A Meta anunciou o fim da gratuidade das mensagens de serviço a partir de 1º de outubro de 2026. Mensagem livre dentro da janela de 24 horas passa a ser cobrada por unidade, na mesma faixa das categorias de utilidade e autenticação de cada país. Os templates de utilidade também perdem a isenção dentro da janela.
Vale a pena guardar dois detalhes:
- Não há desconto por volume nas mensagens de serviço — a tarifa por mensagem é a mesma para quem manda cem ou cem mil
- Só a plataforma de API é afetada — o aplicativo WhatsApp Business comum, aquele gratuito da loja, continua fora dessa cobrança
Separadamente, desde agosto de 2026 a Meta cobra por token quando a resposta é gerada pela IA dela própria. Fizemos essa conta em quanto custa o agente de IA do WhatsApp Business por mês.
Qual caminho escolher pro seu orçamento?
Depende de uma pergunta só: o número que atende é o número do seu negócio?

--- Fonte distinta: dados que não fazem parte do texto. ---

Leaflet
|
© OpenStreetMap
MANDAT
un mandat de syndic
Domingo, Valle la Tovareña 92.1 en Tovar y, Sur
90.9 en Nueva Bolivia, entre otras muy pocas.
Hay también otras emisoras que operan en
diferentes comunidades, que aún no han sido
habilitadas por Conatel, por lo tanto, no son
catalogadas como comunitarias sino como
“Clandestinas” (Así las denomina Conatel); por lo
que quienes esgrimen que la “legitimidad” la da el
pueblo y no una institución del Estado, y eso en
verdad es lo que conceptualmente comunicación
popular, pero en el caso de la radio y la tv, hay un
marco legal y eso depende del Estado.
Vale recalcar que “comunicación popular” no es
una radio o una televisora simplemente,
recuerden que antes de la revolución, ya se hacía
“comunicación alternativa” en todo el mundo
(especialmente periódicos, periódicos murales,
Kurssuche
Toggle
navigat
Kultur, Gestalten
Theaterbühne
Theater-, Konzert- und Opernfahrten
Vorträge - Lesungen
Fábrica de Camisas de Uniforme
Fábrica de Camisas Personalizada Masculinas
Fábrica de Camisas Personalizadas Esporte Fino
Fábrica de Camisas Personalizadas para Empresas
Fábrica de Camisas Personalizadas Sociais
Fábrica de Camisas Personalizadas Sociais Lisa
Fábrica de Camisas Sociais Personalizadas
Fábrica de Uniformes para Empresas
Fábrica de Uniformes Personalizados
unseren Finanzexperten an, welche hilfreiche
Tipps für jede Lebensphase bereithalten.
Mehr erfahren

| Situação | Caminho que faz sentido |
|---|---|
| Número da empresa, cliente real, faturamento depende dele | Oficial. O risco de perder o número não tem preço de reposição |
| Volume baixo e resposta sempre manual | Aplicativo WhatsApp Business comum, com respostas rápidas salvas |
| Protótipo interno, número descartável, testar uma ideia | Não oficial serve, com a consciência de que não vira produção |
| Precisa disparar para lista | Oficial, obrigatoriamente, e a conta muda de figura |
A regra prática: automação que sustenta receita não pode morar numa camada que o fornecedor pode desligar sem aviso e sem recurso.

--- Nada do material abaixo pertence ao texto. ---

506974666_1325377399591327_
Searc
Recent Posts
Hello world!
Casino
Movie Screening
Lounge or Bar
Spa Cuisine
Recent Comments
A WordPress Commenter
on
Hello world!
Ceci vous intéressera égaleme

Dá pra fazer isso sem contratar programador?
Dá, e o caminho mudou bastante nos últimos dois anos.
A montagem tem três peças: o número na plataforma oficial, uma regra que decide o que responder, e o lugar onde a tabela de preço mora. A terceira peça é a que trava mais gente — orçamento normalmente vive numa planilha que só uma pessoa sabe usar.
Quem quer resolver sem virar programador tem três opções honestas: contratar uma ferramenta pronta de atendimento, ligar as peças numa plataforma de automação visual, ou construir a regra em cima da API oficial usando uma ferramenta de linha de comando com IA, como o Claude Code. As três funcionam; o que muda é quanto custa por mês e de quem é o controle.
O erro que aparece depois que o robô já está no ar
Não é o robô responder errado. É ele responder errado e ninguém ficar sabendo.
Orçamento tem uma armadilha específica: quando a resposta automática erra o preço para menos, o cliente não reclama. Ele aceita. E o prejuízo só aparece na entrega, quando já virou compromisso.
Por isso a primeira versão de qualquer resposta automática de orçamento deveria devolver faixa, não valor fechado, e mandar para revisão humana tudo que sai do padrão. As outras falhas comuns estão em o que dá errado quando um agente de IA atende no WhatsApp.
Em resumo
Automatizar a resposta de orçamento no WhatsApp é possível pelos dois caminhos, mas só um deles tem contrato: a plataforma oficial da Meta, onde responder quem escreveu primeiro custou zero até a virada de outubro de 2026 e passa a ser cobrado por mensagem depois disso. A via não oficial economiza um custo que, nesse uso específico, quase não existia — e paga por isso com o risco contratual de perder o número da empresa.